Trachoma is caused by the bacterium Chlamydia trachomatis. WHO recommends the SAFE strategy for trachoma elimination: surgery for trichiasis (S), antibiotics (A), facial cleanliness (F), and environmental improvement (E). Multiple rounds of SAFE implementation have proven insufficient to eliminate trachoma in Ethiopia, where over 50% of the global trachoma burden remains. We aimed to evaluate a package of interventions to reduce the prevalence of conjunctival C trachomatis and accelerate trachoma elimination.

METHODS:

Stronger SAFE was an open-label, cluster-randomised controlled trial done in rural communities in the trachoma-endemic region of Oromia, Ethiopia. Clusters, each of about 90 households, were randomly assigned (1:1:1:1) using Stata 17 to: (1) standard A plus standard F and E (Standard SAFE; control group), (2) standard A plus enhanced F and E, (3) enhanced A plus standard F and E, or (4) enhanced A plus enhanced F and E (Stronger SAFE group). Standard A consisted of annual, single-dose, mass drug administration (MDA) of azithromycin. Enhanced A included two height-based doses of oral azithromycin (equivalent to 20 mg/kg) given as single doses in two MDA campaigns, 2 weeks apart, annually. Standard F and E involved promotion of latrine construction and facial hygiene, whereas enhanced F and E used additional fly control measures (permethrin-treated headwear [PTH] and odour-baited traps) and a household-level, facial hygiene behaviour change intervention.
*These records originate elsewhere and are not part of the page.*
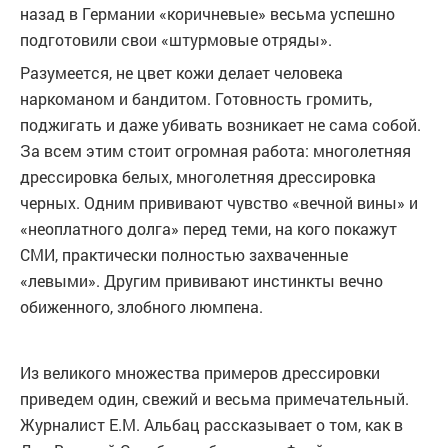
назад в Германии «коричневые» весьма успешно
подготовили свои «штурмовые отряды».
Разумеется, не цвет кожи делает человека
наркоманом и бандитом. Готовность громить,
поджигать и даже убивать возникает не сама собой.
За всем этим стоит огромная работа: многолетняя
дрессировка белых, многолетняя дрессировка
черных. Одним прививают чувство «вечной вины» и
«неоплатного долга» перед теми, на кого покажут
СМИ, практически полностью захваченные
«левыми». Другим прививают инстинкты вечно
обиженного, злобного люмпена.
Из великого множества примеров дрессировки
приведем один, свежий и весьма примечательный.
Журналист Е.М. Альбац рассказывает о том, как в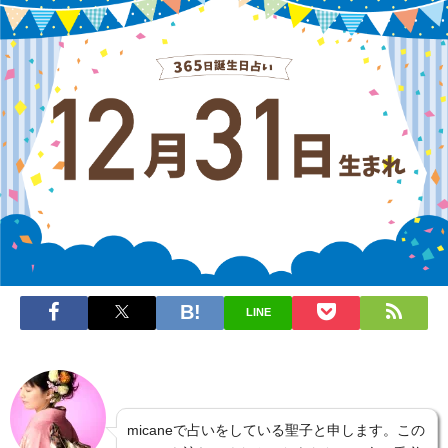
LINE
micaneで占いをしている聖子と申します。この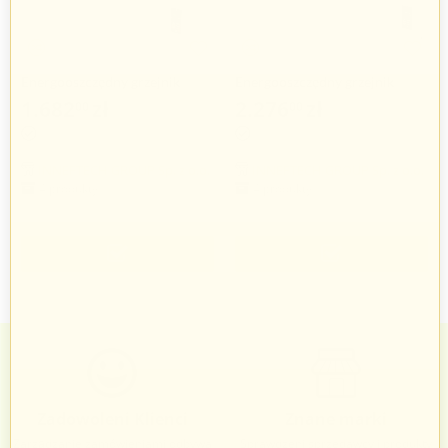
Energooszczędny grzejnik
Energooszczędny grzejnik
elektryczny EPG-500
elektryczny EPG-700
1.682
zł
2.276
zł
00
00
INNEFTECH GROUP Sp. z o.o.
INNEFTECH GROUP Sp. z o.o.
4 produkty
4 produkty
Zadowoleni Klienci
Znane marki
Zarządzanie zamówieniami odbywa
Sprawdzeni sprzedawcy i produkty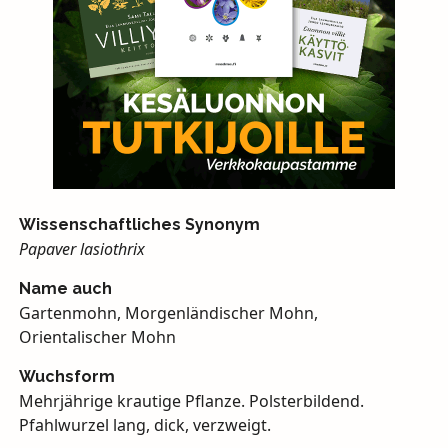
Wissenschaftliches Synonym
Papaver lasiothrix
Name auch
Gartenmohn, Morgenländischer Mohn,
Orientalischer Mohn
Wuchsform
Mehrjährige krautige Pflanze. Polsterbildend.
Pfahlwurzel lang, dick, verzweigt.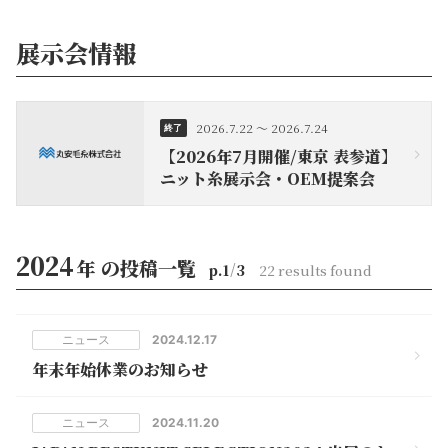
展示会情報
2026.7.22
～
2026.7.24
終了
【2026年7月開催/東京 表参道】
ニット糸展示会・OEM提案会
2024
年
の投稿一覧
/
p.
1
3
22
results found
ニュース
2024
.
12
.
17
年末年始休業のお知らせ
ニュース
2024
.
11
.
20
The interventions were implemented and reinforced over 3 years. Laboratory technicians and the trial statistician were masked. The primary outcome was the prevalence of conjunctival C trachomatis by quantitative PCR at 3 years in the control group versus the Stronger SAFE group, assessed on an intention-to-treat basis in a cross-sectional sample of 60 children aged 1-9 years from each cluster. Adverse events were monitored in all participants receiving MDA and/or PTH. The trial is registered with ISRCTN (ISRCTN40760473) and is complete.

FINDINGS:

Between March 6, 2021, and Aug 31, 2024, 68 clusters were enrolled and randomly assigned to an intervention. From these clusters we surveyed 4419 children aged 1-9 years at baseline (control group n=1095; Stronger SAFE group n=1203) and 3480 (mean 50·7 [SD 9·9] per cluster) at endline (control group n=970; Stronger SAFE group n=862). At baseline, the cluster mean prevalence of conjunctival C trachomatis was 14·6% (15·5) in the control group and 13·3% (11·8) in the Stronger SAFE group. Following 3 years of intervention, the cluster-adjusted prevalence of conjunctival C trachomatis was 2·7% (95% CI 1·3-5·0) in the control group and 2·2% (0·6-7·9) in the Stronger SAFE group (adjusted prevalence difference of -0·02% [-2·73 to 2·68], p=0·99). Azithromycin was well tolerated with only 13 mild, self-limiting adverse events (almost exclusively nausea, diarrhoea, and headache) reported related to the MDA (eight in single-dose MDA communities and five in double-dose MDA communities). No serious adverse events were reported.

INTERPRETATION:

Enhanced A, F, and E (Stronger SAFE) had no additional effect compared with standard of care on reducing the prevalence of conjunctival C trachomatis at 3 years in this setting. It is therefore unlikely that these enhanced intervention measures will accelerate trachoma elimination beyond well implemented, high coverage of single-dose MDA as part of standard SAFE.